**TASK INSTRUCTIONS**
Show each line of the data below that has the string "variou" in it.

**ENTRIES SUPPLIED**
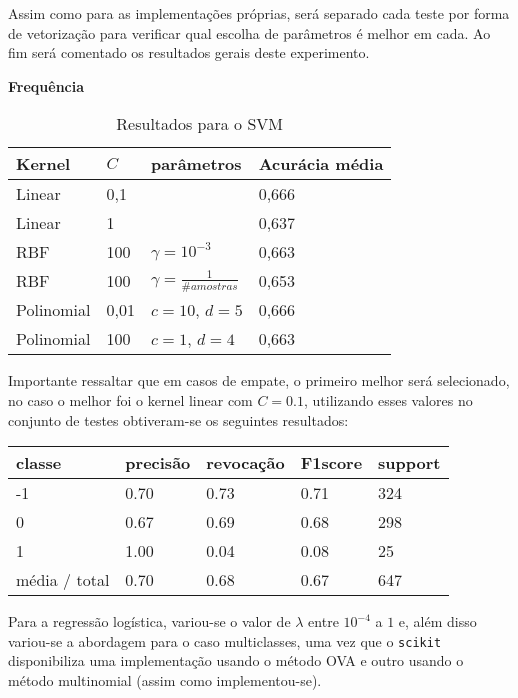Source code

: Assim como para as implementações próprias, será separado cada teste por forma de vetorização para
verificar qual escolha de parâmetros é melhor em cada. Ao fim será comentado os resultados gerais
deste experimento.

\textbf{Frequência}

\begin{table}[H]
	\centering
	\caption{Resultados para o SVM}
	\begin{tabular}{l l l l}
		\hline
		Kernel & $C$ & parâmetros & Acurácia média \\
		\hline
		Linear & 0,1 & & 0,666 \\
		\hline
		Linear & 1 & & 0,637 \\
		\hline
		RBF & 100 & $\gamma = 10^{-3}$ & 0,663 \\
		\hline
		RBF & 100 & $\gamma = \frac{1}{\# amostras}$ & 0,653 \\
		\hline
		Polinomial & 0,01 & $c = 10$, $d = 5$ & 0,666 \\
		\hline
		Polinomial & 100 & $c = 1$, $d = 4$ & 0,663 \\
		\hline
	\end{tabular}
\end{table}

Importante ressaltar que em casos de empate, o primeiro melhor será selecionado, no caso o melhor
foi o kernel linear com $C = 0.1$, utilizando esses valores no conjunto de testes obtiveram-se os 
seguintes resultados:

\begin{table}[H]
	\centering
		\begin{tabular}{l | l | l | l | l}
		\hline
		classe  	&	precisão  &  revocação &  F1\-score &  support \\
		\hline		
		 -1     &  0.70  &    0.73   &   0.71   &    324 \\
		  \hline
          0     &  0.67   &   0.69   &   0.68    &   298 \\
          \hline
          1     &  1.00   &   0.04   &   0.08    &    25 \\
			\hline
		média / total     &  0.70  &    0.68  &    0.67   &    647 \\
		\hline
	\end{tabular}
\end{table}

Para a regressão logística, variou-se o valor de $\lambda$ entre $10^{-4}$ a $1$ e, além disso
variou-se a abordagem para o caso multiclasses, uma vez que o \texttt{scikit} disponibiliza
uma implementação usando o método OVA e outro usando o método multinomial (assim como implementou-se).

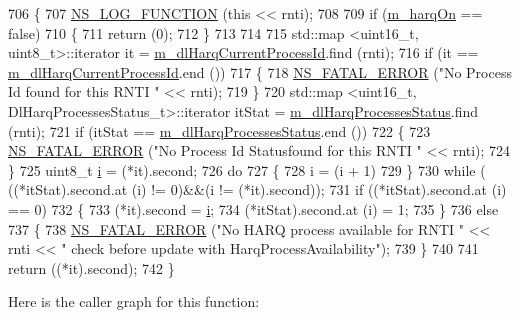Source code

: \begin{DoxyCode}
706 \{
707   \hyperlink{log-macros-disabled_8h_a90b90d5bad1f39cb1b64923ea94c0761}{NS\_LOG\_FUNCTION} (\textcolor{keyword}{this} << rnti);
708 
709   \textcolor{keywordflow}{if} (\hyperlink{classns3_1_1CqaFfMacScheduler_afcb424ab57ad0d96293a7970c0b55dcf}{m\_harqOn} == \textcolor{keyword}{false})
710     \{
711       \textcolor{keywordflow}{return} (0);
712     \}
713 
714 
715   std::map <uint16\_t, uint8\_t>::iterator it = \hyperlink{classns3_1_1CqaFfMacScheduler_a1fc0136a3398fb51805a2a91e40d820e}{m\_dlHarqCurrentProcessId}.find (rnti);
716   \textcolor{keywordflow}{if} (it == \hyperlink{classns3_1_1CqaFfMacScheduler_a1fc0136a3398fb51805a2a91e40d820e}{m\_dlHarqCurrentProcessId}.end ())
717     \{
718       \hyperlink{group__fatal_ga5131d5e3f75d7d4cbfd706ac456fdc85}{NS\_FATAL\_ERROR} (\textcolor{stringliteral}{"No Process Id found for this RNTI "} << rnti);
719     \}
720   std::map <uint16\_t, DlHarqProcessesStatus\_t>::iterator itStat = 
      \hyperlink{classns3_1_1CqaFfMacScheduler_ad68bd0730def22b00204de5f3a8fb109}{m\_dlHarqProcessesStatus}.find (rnti);
721   \textcolor{keywordflow}{if} (itStat == \hyperlink{classns3_1_1CqaFfMacScheduler_ad68bd0730def22b00204de5f3a8fb109}{m\_dlHarqProcessesStatus}.end ())
722     \{
723       \hyperlink{group__fatal_ga5131d5e3f75d7d4cbfd706ac456fdc85}{NS\_FATAL\_ERROR} (\textcolor{stringliteral}{"No Process Id Statusfound for this RNTI "} << rnti);
724     \}
725   uint8\_t \hyperlink{bernuolliDistribution_8m_a6f6ccfcf58b31cb6412107d9d5281426}{i} = (*it).second;
726   \textcolor{keywordflow}{do}
727     \{
728       i = (i + 1) %
729     \}
730   \textcolor{keywordflow}{while} ( ((*itStat).second.at (i) != 0)&&(i != (*it).second));
731   \textcolor{keywordflow}{if} ((*itStat).second.at (i) == 0)
732     \{
733       (*it).second = \hyperlink{bernuolliDistribution_8m_a6f6ccfcf58b31cb6412107d9d5281426}{i};
734       (*itStat).second.at (i) = 1;
735     \}
736   \textcolor{keywordflow}{else}
737     \{
738       \hyperlink{group__fatal_ga5131d5e3f75d7d4cbfd706ac456fdc85}{NS\_FATAL\_ERROR} (\textcolor{stringliteral}{"No HARQ process available for RNTI "} << rnti << \textcolor{stringliteral}{" check before update
       with HarqProcessAvailability"});
739     \}
740 
741   \textcolor{keywordflow}{return} ((*it).second);
742 \}
\end{DoxyCode}


Here is the caller graph for this function\+:


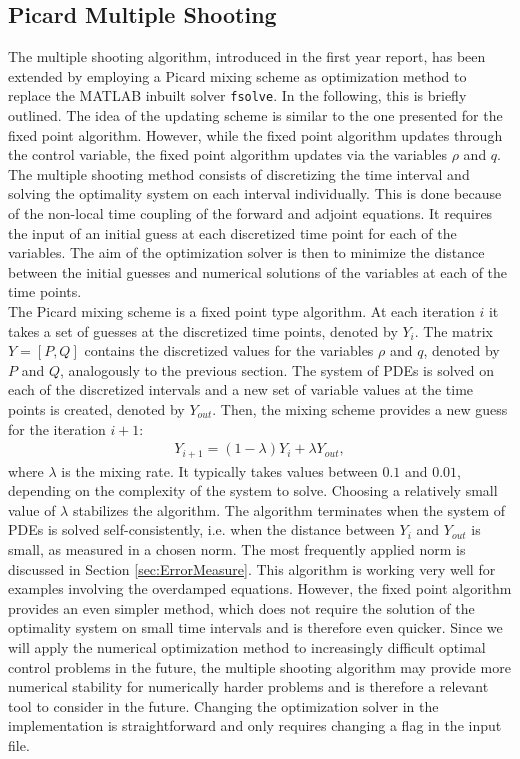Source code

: \documentclass[11pt, a4paper]{article}
\theoremstyle{definition}
\begin{document}
\subsection{Picard Multiple Shooting}

The multiple shooting algorithm, introduced in the first year report, has been extended by employing a Picard mixing scheme as optimization method to replace the {\scshape MATLAB} inbuilt solver \texttt{fsolve}. In the following, this is briefly outlined.
The idea of the updating scheme is similar to the one presented for the fixed point algorithm. However, while the fixed point algorithm updates through the control variable, the fixed point algorithm updates via the variables $\rho$ and $q$.
The multiple shooting method consists of discretizing the time interval and solving the optimality system on each interval individually. This is done because of the non-local time coupling of the forward and adjoint equations. It requires the input of an initial guess at each discretized time point for each of the variables. The aim of the optimization solver is then to minimize the distance between the initial guesses and numerical solutions of the variables at each of the time points. \\
The Picard mixing scheme is a fixed point type algorithm. At each iteration $i$ it takes a set of guesses at the discretized time points, denoted by $Y_i$. The matrix $Y = [P,Q]$ contains the discretized values for the variables $\rho$ and $q$, denoted by $P$ and $Q$, analogously to the previous section.  
The system of PDEs is solved on each of the discretized intervals and a new set of variable values at the time points is created, denoted by $Y_{out}$. Then, the mixing scheme provides a new guess for the iteration $i+1$:
\begin{align*}
Y_{i+1} = (1 - \lambda)Y_i + \lambda Y_{out},
\end{align*}
where $\lambda$ is the mixing rate. It typically takes values between $0.1$ and $0.01$, depending on the complexity of the system to solve. Choosing a relatively small value of $\lambda$ stabilizes the algorithm. 
The algorithm terminates when the system of PDEs is solved self-consistently, i.e. when the distance between $Y_i$ and $Y_{out}$ is small, as measured in a chosen norm. The most frequently applied norm is discussed in Section \ref{sec:ErrorMeasure}.
This algorithm is working very well for examples involving the overdamped equations. However, the fixed point algorithm provides an even simpler method, which does not require the solution of the optimality system on small time intervals and is therefore even quicker. Since we will apply the numerical optimization method to increasingly difficult optimal control problems in the future, the multiple shooting algorithm may provide more numerical stability for numerically harder problems and is therefore a relevant tool to consider in the future. Changing the optimization solver in the implementation is straightforward and only requires changing a flag in the input file.
\end{document}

**TASK SOLUTION**
Para a regressão logística, variou-se o valor de $\lambda$ entre $10^{-4}$ a $1$ e, além disso
variou-se a abordagem para o caso multiclasses, uma vez que o \texttt{scikit} disponibiliza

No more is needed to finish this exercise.